Transforming growth factor beta (TGFbeta) is important in inflammation, angiogenesis, reepithelialization and connective tissue regeneration during wound healing. We analyzed components of TGFbeta signaling pathway in biopsies from 10 patients with nonhealing venous ulcers (VUs). Using comparative genomics of transcriptional profiles of VUs and TGFbeta-treated keratinocytes, we found deregulation of TGFbeta target genes in VUs. Using quantitative polymerase chain reaction (qPCR) and immunohistochemical analysis, we found suppression of TGFbeta RI, TGFbeta RII and TGFbeta RIII, and complete absence of phosphorylated Smad2 (pSmad2) in VU epidermis. In contrast, pSmad2 was induced in the cells of the migrating epithelial tongue of acute wounds. TGFbeta-inducible transcription factors (GADD45beta , ATF3 and ZFP36L1) were suppressed in VUs. Likewise, genes suppressed by TGFbeta (FABP5, CSTA and S100A8) were induced in nonhealing VUs. An inhibitor of Smad signaling, Smad7 was also downregulated in VUs.

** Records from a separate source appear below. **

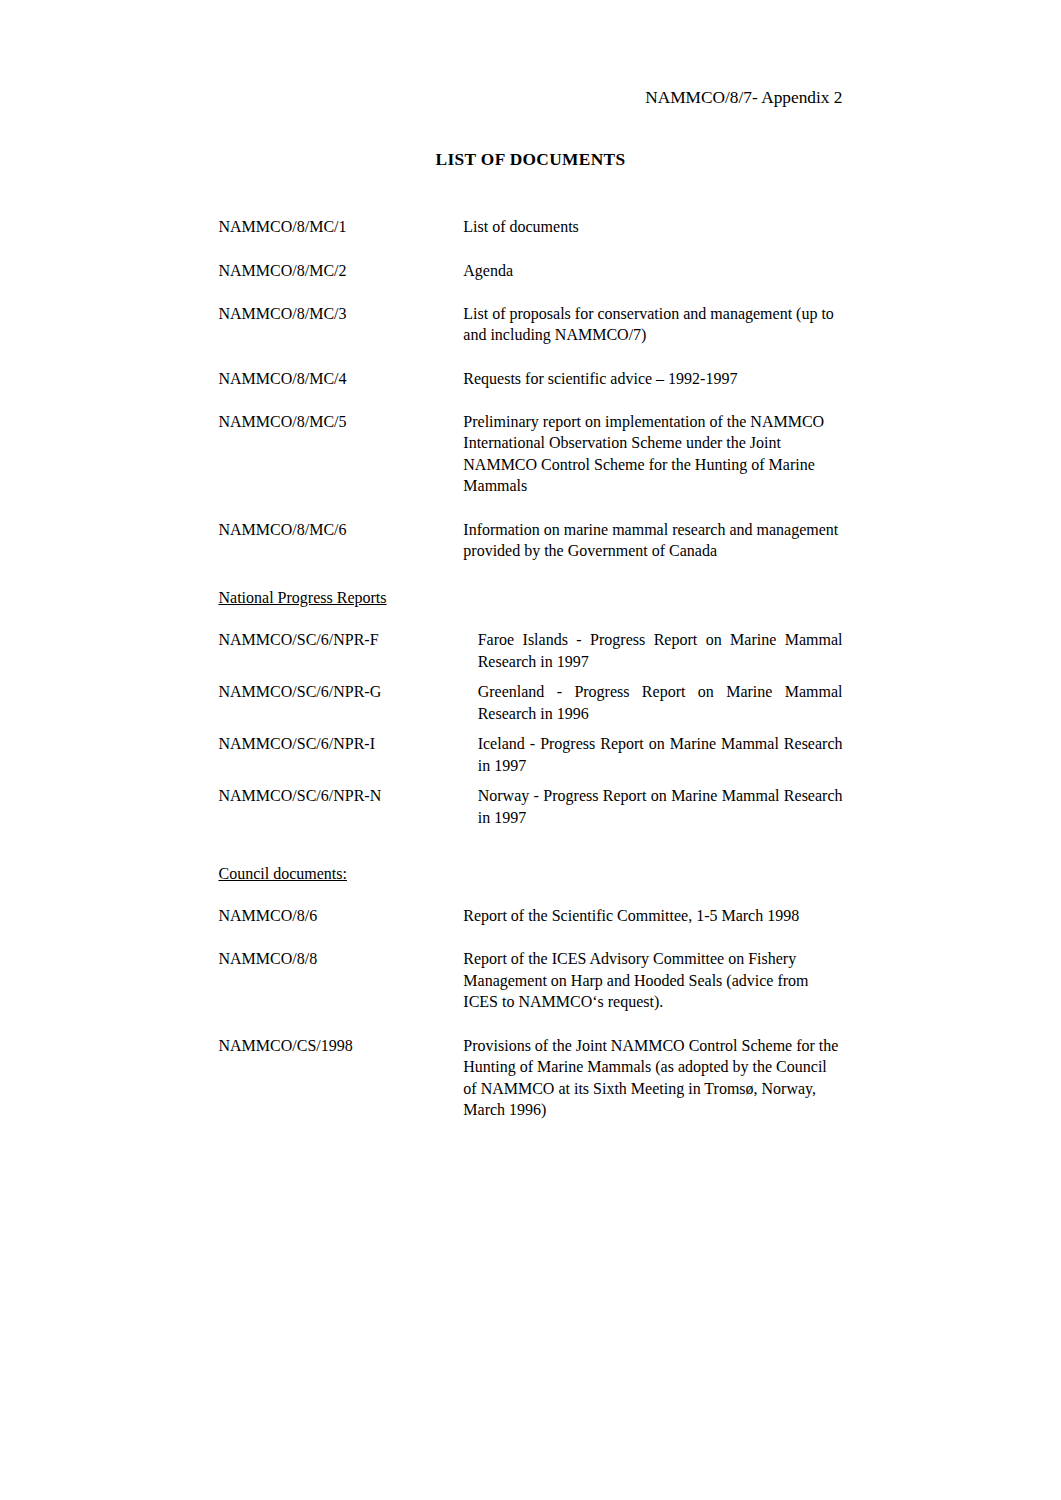NAMMCO/8/7- Appendix 2
LIST OF DOCUMENTS
| NAMMCO/8/MC/1 | List of documents |
| NAMMCO/8/MC/2 | Agenda |
| NAMMCO/8/MC/3 | List of proposals for conservation and management (up to and including NAMMCO/7) |
| NAMMCO/8/MC/4 | Requests for scientific advice – 1992-1997 |
| NAMMCO/8/MC/5 | Preliminary report on implementation of the NAMMCO International Observation Scheme under the Joint NAMMCO Control Scheme for the Hunting of Marine Mammals |
| NAMMCO/8/MC/6 | Information on marine mammal research and management provided by the Government of Canada |
National Progress Reports
| NAMMCO/SC/6/NPR-F | Faroe Islands - Progress Report on Marine Mammal Research in 1997 |
| NAMMCO/SC/6/NPR-G | Greenland - Progress Report on Marine Mammal Research in 1996 |
| NAMMCO/SC/6/NPR-I | Iceland - Progress Report on Marine Mammal Research in 1997 |
| NAMMCO/SC/6/NPR-N | Norway - Progress Report on Marine Mammal Research in 1997 |
Council documents:
| NAMMCO/8/6 | Report of the Scientific Committee, 1-5 March 1998 |
| NAMMCO/8/8 | Report of the ICES Advisory Committee on Fishery Management on Harp and Hooded Seals (advice from ICES to NAMMCO‘s request). |
| NAMMCO/CS/1998 | Provisions of the Joint NAMMCO Control Scheme for the Hunting of Marine Mammals (as adopted by the Council of NAMMCO at its Sixth Meeting in Tromsø, Norway, March 1996) |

We conclude that TGFbeta signaling is functionally blocked in VUs by downregulation of TGFbeta receptors and attenuation of Smad signaling resulting in deregulation of TGFbeta target genes and consequent hyperproliferation. These data suggest that application of exogenous TGFbeta may not be a beneficial treatment for VUs.

Figures

Figure 1
Figure 1
Deregulation of TGFβ RI, TGFβ RII and TGFβ RIII in VUs. (A) Expression levels of TGFβ RI, TGFβ RII and TGFβ RIII by qPCR. Mean values are represented after normalization to the expression level of HPRT1. Error bars indicate mean ± SD. *Statistically significant differences between VUs and healthy skin were defined as P < 0.05 (A). Immunofluorescence microscopy of healthy skin shows TGFβ RI staining in the basal layer of epidermis. TGFβ RI is absent in VUs (B). TGFβ RII is expressed throughout the epidermis of healthy skin, but not in VUs (C). TGFβ RIII is downregulated in VUs (D).
Figure 2
Figure 2
Expression of Smad2, Smad3, Smad4 and Smad7 in VUs and healthy skin. Real-time qPCR results for the expression of Smad2 (A), Smad3 (B), Smad4 (C) and Smad7 (D). Error bars indicate mean ± SD. *Statistically significant differences between VUs and healthy skin were defined as P < 0.05.
Figure 3
Figure 3
Phosphorylated Smad2 is absent and Smad7 does not contribute to the attenuation of TGFβ signaling in VUs. (A) Immunohistochemistry shows nuclear pSmad2 in basal keratinocytes in healthy skin, in acute wounds immediately upon wounding and in the migrating epithelial tongue 48 h after wounding. In contrast, no nuclear pSmad2 was observed in keratinocytes of VUs. (B) Smad7 is predominantly expressed in the basal layer in healthy skin and at the acute wound edge immediately after wounding. It is upregulated in migrating epithelial tongue 48 h after wounding and downregulated in VUs.
Figure 4
Figure 4
ATF3, GADD45β and ZFP36L1 are suppressed while FABP5, S100A8 and CSTA are induced in VUs. mRNA levels of ATF3, GADD45β , ZFP36L1 (A, B) and mRNA levels of FABP5, S100A8 and CSTA (C, D) in TGFβ-treated keratinocytes and VUs measured by qPCR. Error bars indicate mean ± SD.
Figure 5
Figure 5
Attenuation of TGFβ signaling in VU. Top, histology of healthy skin. Cartoon summarizes a simplified signaling cascade in healthy epidermis. Bottom, histology of VU. In addition to decreased levels of TGFβ , downregulation of receptors followed by subsequent loss of pSmad2 leads to deregulation of TGFβ target genes and hyperproliferative epidermis of nonhealing VU.